One of my dream projects that I want to find funding for is to explore ways in which it might be possible to import into a government culture the culture that in some ways, if not favors, at least s applauds failing early in Silicon Valley or business or something.

This idea that effective monitoring and evaluation - it shouldn’t be that you don’t want to fail, it should be that you want to fail early and figure it out so that you can reform. But that requires a big cultural change within government, within UN, within anything about how we think about these issues.

Monitoring and evaluation is is hard. It’s hard to gather data. There are disagreements about how to analyze that data.

Article at War on the Rocks: Doing More With Less: How to Optimize US Counter-terrorism

37:32 - One of the areas where we just don’t have a good sense of how well or poorly we’re doing is the question of resiliency. I’f you’d asked me 5-7 years ago, I would’ve said we’re doing poorly on that. Now, I just don’t know because we haven’t had a major attack. We’ve had some smaller attacks  in the US but we’ve kind of gone about our business. At the end of the day, it may be policy makers who are in some cases - I don’t want to say more seriously than they should, but are inflating it more than it needs to be more than the general public.

39:30 - If one looks at where we ultimately want to go with this - it’s that this becomes for most of these countries a law enforcement problem and not a military problem, and that it is a problem that not just their police are strong enough to deal with, but their judiciaries are strong enough and they have prosecutorial capacity and they have capable judiciaries that are able to prosecute people that are involved in terrorism or terrorism-related offenses. And they have prisons that are capable of holding these people where they will not be radicalized. Those are really big asks.

42:06 - [On training police and justice systems actors vs training military soldiers in foreign countries] The United States, for legal reasons, has a lot of trouble training police. Because it used to be that the secret police were used to terrorize the population, so we have laws on the books going against training police. Those laws need to change.

45:40 - Individually, policy makers are all really smart. Collectively, policy-making does not look that smart.
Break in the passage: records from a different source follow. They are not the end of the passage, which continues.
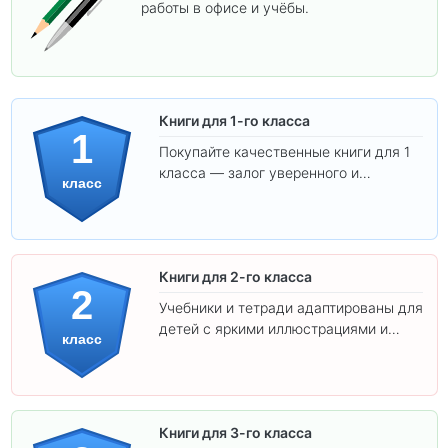
работы в офисе и учёбы.
Книги для 1-го класса
1
Покупайте качественные книги для 1
класса — залог уверенного и
класс
интересного обучения вашего
ребёнка!
Книги для 2-го класса
2
Учебники и тетради адаптированы для
детей с яркими иллюстрациями и
класс
удобным шрифтом. Все товары
соответствуют школьным стандартам.
Книги для 3-го класса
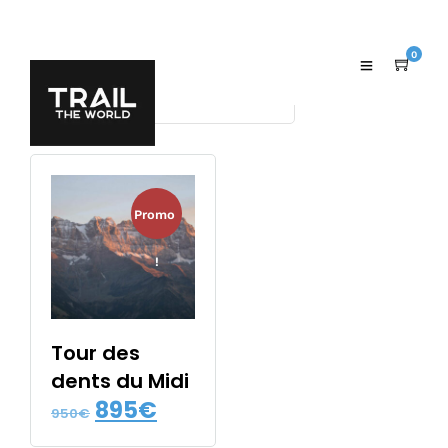
Voici le seul résultat
0
Promo
!
Tour des
dents du Midi
Le
Le
895
€
950
€
prix
prix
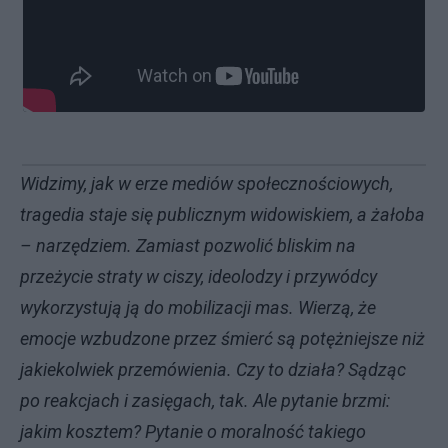
Widzimy, jak w erze mediów społecznościowych,
tragedia staje się publicznym widowiskiem, a żałoba
– narzędziem. Zamiast pozwolić bliskim na
przeżycie straty w ciszy, ideolodzy i przywódcy
wykorzystują ją do mobilizacji mas. Wierzą, że
emocje wzbudzone przez śmierć są potężniejsze niż
jakiekolwiek przemówienia. Czy to działa? Sądząc
po reakcjach i zasięgach, tak. Ale pytanie brzmi:
jakim kosztem? Pytanie o moralność takiego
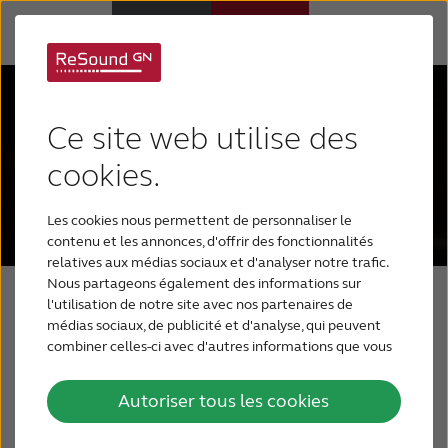
Pourquoi choisir ReSound
Ce site web utilise des
Appareils auditifs
cookies.
Les cookies nous permettent de personnaliser le
Perte auditive
contenu et les annonces, d'offrir des fonctionnalités
relatives aux médias sociaux et d'analyser notre trafic.
Nous partageons également des informations sur
Support & Assistance
l'utilisation de notre site avec nos partenaires de
médias sociaux, de publicité et d'analyse, qui peuvent
ReSound Nexia
combiner celles-ci avec d'autres informations que vous
BLOG
Une ère
leur avez fournies ou qu'ils ont collectées lors de votre
utilisation de leurs services.
Autoriser tous les cookies
POUR LES PROFESSIONNELS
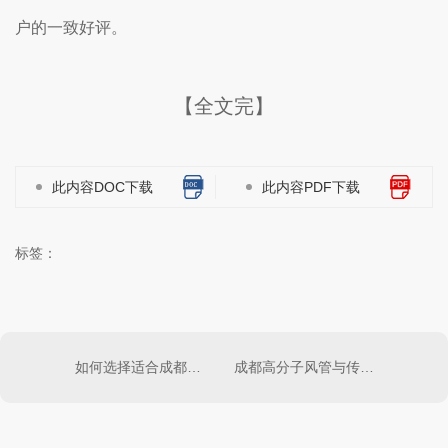
户的一致好评。
【全文完】
此内容DOC下载
此内容PDF下载
标签：
如何选择适合成都双面彩钢防火风管的制造商
成都高分子风管与传统风管的比较分析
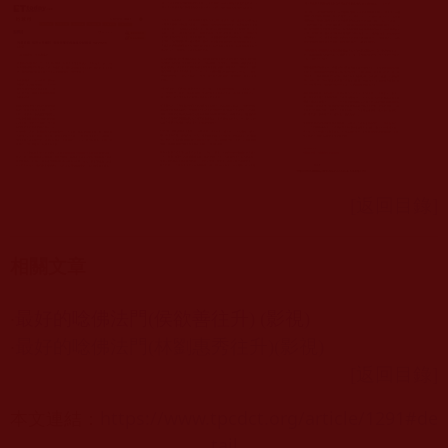
[返回目錄]
相關文章
‧
最好的唸佛法門(侯欲善往升) (影視)
‧
最好的唸佛法門(林劉惠秀往升)(影視)
[返回目錄]
本文連結：
https://www.tpcdct.org/article/1291#de
tail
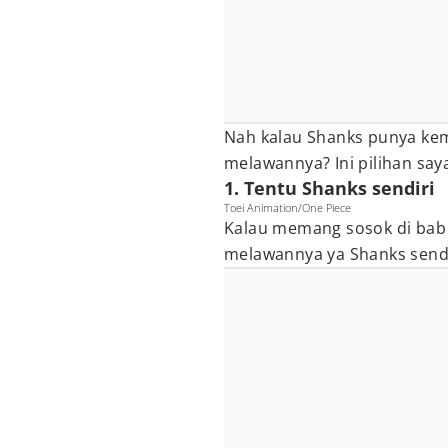
Nah kalau Shanks punya ke
melawannya? Ini pilihan say
1. Tentu Shanks sendiri
Toei Animation/One Piece
Kalau memang sosok di bab
melawannya ya Shanks sendi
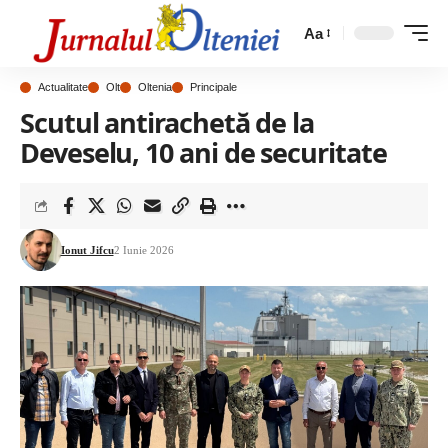
Aa
Actualitate
Olt
Oltenia
Principale
Scutul antirachetă de la
Deveselu, 10 ani de securitate
Ionut Jifcu
2 Iunie 2026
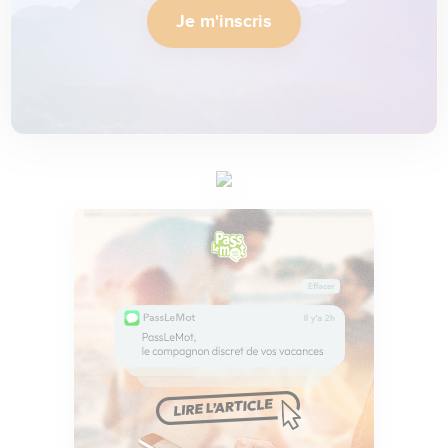
Je m'inscris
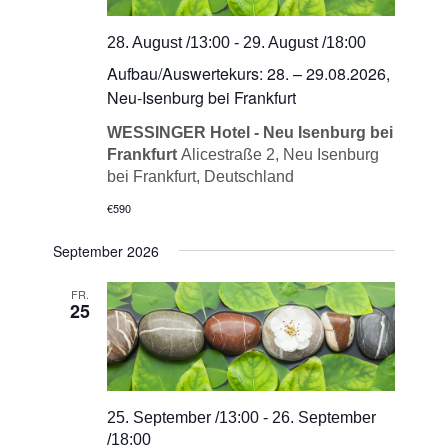
28. August /13:00
-
29. August /18:00
Aufbau/Auswertekurs: 28. – 29.08.2026,
Neu-Isenburg bei Frankfurt
WESSINGER Hotel - Neu Isenburg bei
Frankfurt
Alicestraße 2, Neu Isenburg
bei Frankfurt, Deutschland
€590
September 2026
FR.
25
25. September /13:00
-
26. September
/18:00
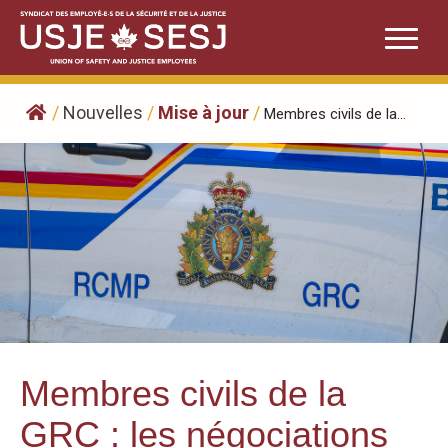
Skip
to
content
/
Nouvelles
/
Mise à jour
/
Membres civils de la...
Membres civils de la
GRC : les négociations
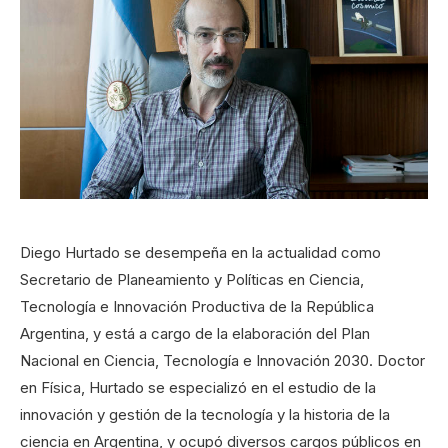
Diego Hurtado se desempeña en la actualidad como
Secretario de Planeamiento y Políticas en Ciencia,
Tecnología e Innovación Productiva de la República
Argentina, y está a cargo de la elaboración del Plan
Nacional en Ciencia, Tecnología e Innovación 2030. Doctor
en Física, Hurtado se especializó en el estudio de la
innovación y gestión de la tecnología y la historia de la
ciencia en Argentina, y ocupó diversos cargos públicos en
Even though individuals may not be risk averse, institutions typically are risk averse.  
57:30 - [On Useful Tools for Your Career] Learning Languages - I lived in Egypt for awhile, I studied in Syria, I spent a lot of time for my PhD on the ground in Algeria and Lebanon, using other language. I think it’s not only obviously useful in being able to conduct an interview or read a newspaper, two things I would probably struggle to do nearly as well today because I haven’t used it as much as I should have, but the simple - and it’s hardly simple - the exercise of trying to learn a language in and of itself is helpful in understanding other people, other cultures, what have you. I think there’s a lot of value in having the exercise of trying to learn, even if you’re never going to be that great of a linguist. I often encourage my students who have an interest in another part of the world to go live there. I think living in other places - its a bit trite - but it’s an eye-opening experience. I think it’s very easy to say, much harder to do.

1:00:13 - To say to people coming up - ultimately at the end of the day, there’s no substitute for this other than doing it for awhile, which is something people told me 10 years ago when I was starting out and I found frustrating, but now a decade out, I find useful.

And that was useful for government - I understood it a lot better after being inside it.
1:01:40 - Advice from Vali Nasr - He said, Stephen, if you learn a single thing about South Asia during your year in government, you can no longer call yourself an expert on South Asia. Your job is to be a participant observer. It is to work on whatever your bosses want you to work on. It is to participate in the bureaucracy. Go think big strategic thoughts whenever they want you to, but really learn how everything works so that when you come out you have an understanding of the challenges the average bureaucrat faces. That’s an approach I’ve tried to take with me with everything.